Data supplied:
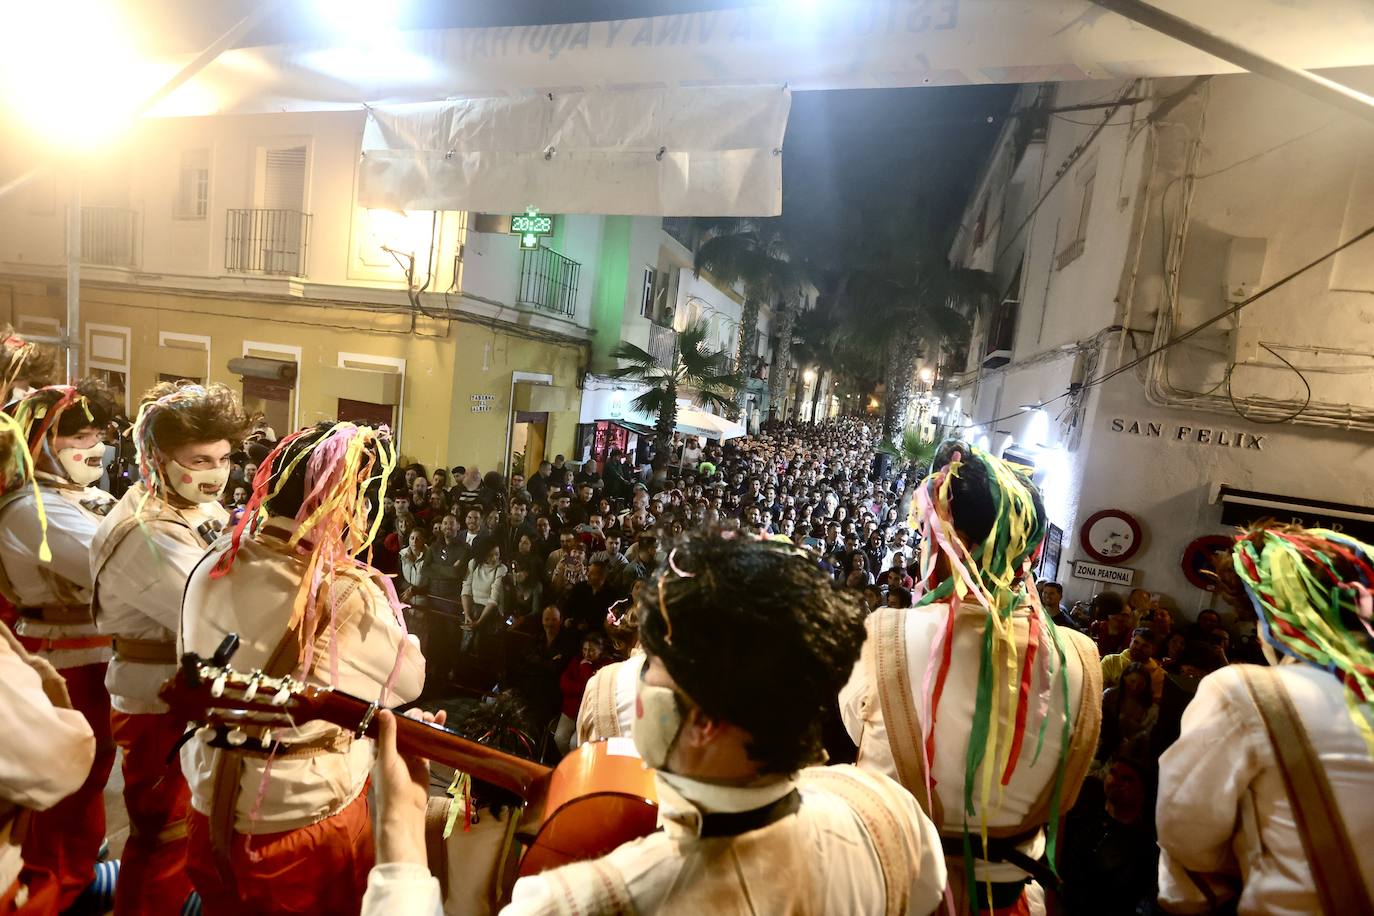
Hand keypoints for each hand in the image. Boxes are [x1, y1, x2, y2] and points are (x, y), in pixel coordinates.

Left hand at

...

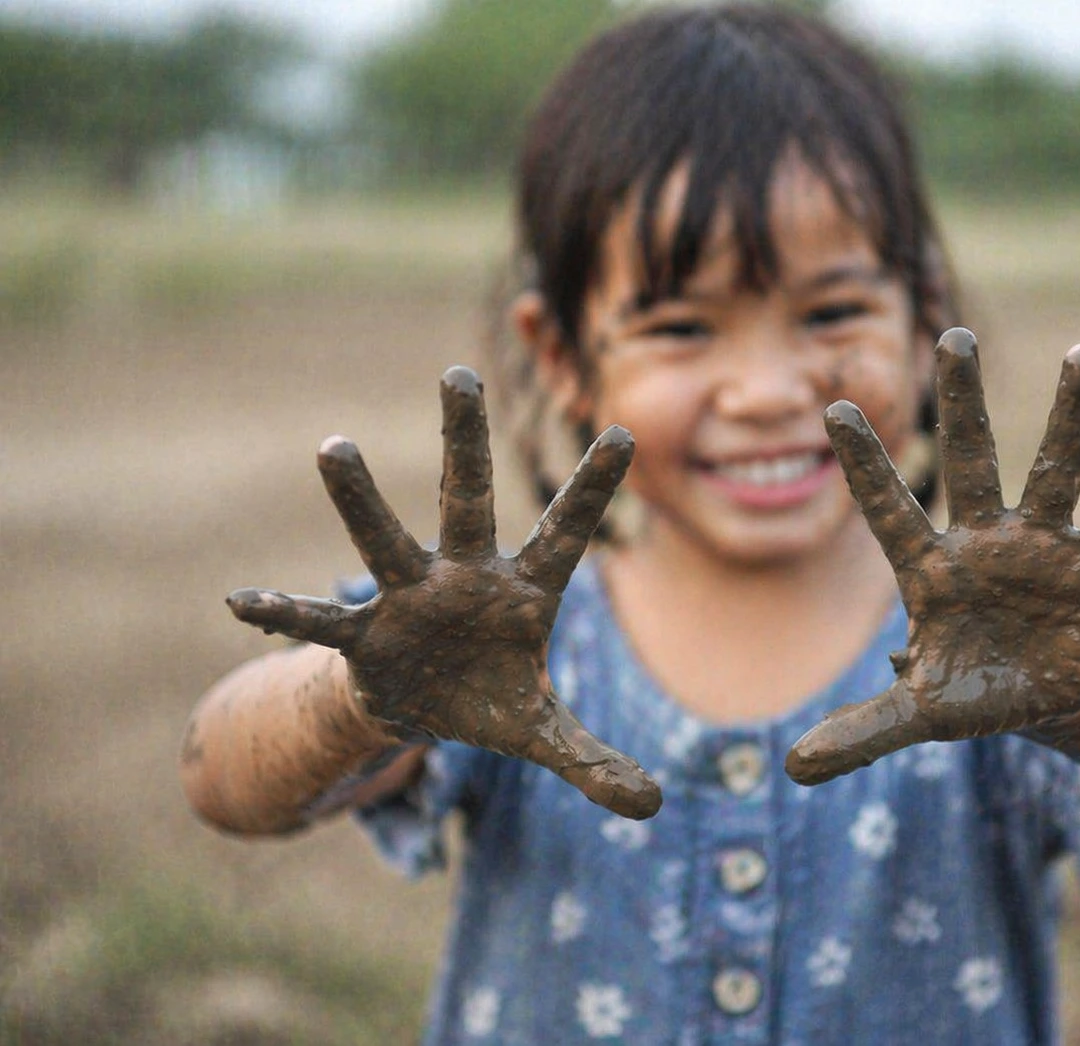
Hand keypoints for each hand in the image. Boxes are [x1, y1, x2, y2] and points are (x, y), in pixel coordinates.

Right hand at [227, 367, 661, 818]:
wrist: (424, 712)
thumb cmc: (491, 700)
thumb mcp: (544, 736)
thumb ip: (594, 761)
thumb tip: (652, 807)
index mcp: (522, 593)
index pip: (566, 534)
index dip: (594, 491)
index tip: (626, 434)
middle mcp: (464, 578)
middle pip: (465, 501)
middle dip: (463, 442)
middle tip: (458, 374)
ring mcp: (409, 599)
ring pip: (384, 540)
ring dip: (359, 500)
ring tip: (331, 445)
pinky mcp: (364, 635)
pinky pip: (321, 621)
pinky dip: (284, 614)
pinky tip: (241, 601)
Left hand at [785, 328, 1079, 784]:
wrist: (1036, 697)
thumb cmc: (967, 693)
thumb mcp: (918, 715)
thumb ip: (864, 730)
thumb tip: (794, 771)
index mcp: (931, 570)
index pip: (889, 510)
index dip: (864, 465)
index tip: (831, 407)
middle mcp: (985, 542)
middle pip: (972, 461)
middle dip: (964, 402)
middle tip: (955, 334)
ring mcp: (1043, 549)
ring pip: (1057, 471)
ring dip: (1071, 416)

Problem to work on: Report each line above that includes the string "index".

Problem solution:
index mcp: (522, 593)
index pip: (566, 534)
index dip: (594, 491)
index tip: (626, 434)
index mcp: (931, 570)
index pip: (889, 510)
index dip: (864, 465)
index tip: (831, 407)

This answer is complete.